- **Data to examine**:

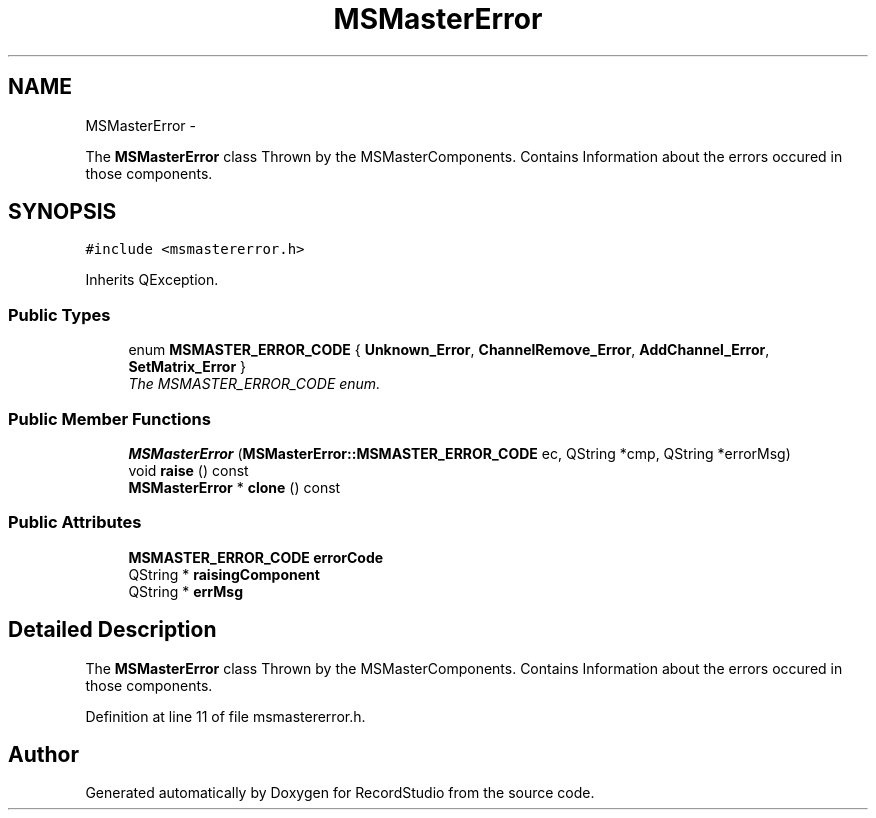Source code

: .TH "MSMasterError" 3 "Sat Aug 31 2013" "RecordStudio" \" -*- nroff -*-
.ad l
.nh
.SH NAME
MSMasterError \- 
.PP
The \fBMSMasterError\fP class Thrown by the MSMasterComponents\&. Contains Information about the errors occured in those components\&.  

.SH SYNOPSIS
.br
.PP
.PP
\fC#include <msmastererror\&.h>\fP
.PP
Inherits QException\&.
.SS "Public Types"

.in +1c
.ti -1c
.RI "enum \fBMSMASTER_ERROR_CODE\fP { \fBUnknown_Error\fP, \fBChannelRemove_Error\fP, \fBAddChannel_Error\fP, \fBSetMatrix_Error\fP }"
.br
.RI "\fIThe MSMASTER_ERROR_CODE enum\&. \fP"
.in -1c
.SS "Public Member Functions"

.in +1c
.ti -1c
.RI "\fBMSMasterError\fP (\fBMSMasterError::MSMASTER_ERROR_CODE\fP ec, QString *cmp, QString *errorMsg)"
.br
.ti -1c
.RI "void \fBraise\fP () const "
.br
.ti -1c
.RI "\fBMSMasterError\fP * \fBclone\fP () const "
.br
.in -1c
.SS "Public Attributes"

.in +1c
.ti -1c
.RI "\fBMSMASTER_ERROR_CODE\fP \fBerrorCode\fP"
.br
.ti -1c
.RI "QString * \fBraisingComponent\fP"
.br
.ti -1c
.RI "QString * \fBerrMsg\fP"
.br
.in -1c
.SH "Detailed Description"
.PP 
The \fBMSMasterError\fP class Thrown by the MSMasterComponents\&. Contains Information about the errors occured in those components\&. 
.PP
Definition at line 11 of file msmastererror\&.h\&.

.SH "Author"
.PP 
Generated automatically by Doxygen for RecordStudio from the source code\&.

- **Problem details**: Pull every line containing "components" from the material above.

- **Result of this task**:
The \fBMSMasterError\fP class Thrown by the MSMasterComponents\&. Contains Information about the errors occured in those components\&.  
The \fBMSMasterError\fP class Thrown by the MSMasterComponents\&. Contains Information about the errors occured in those components\&. 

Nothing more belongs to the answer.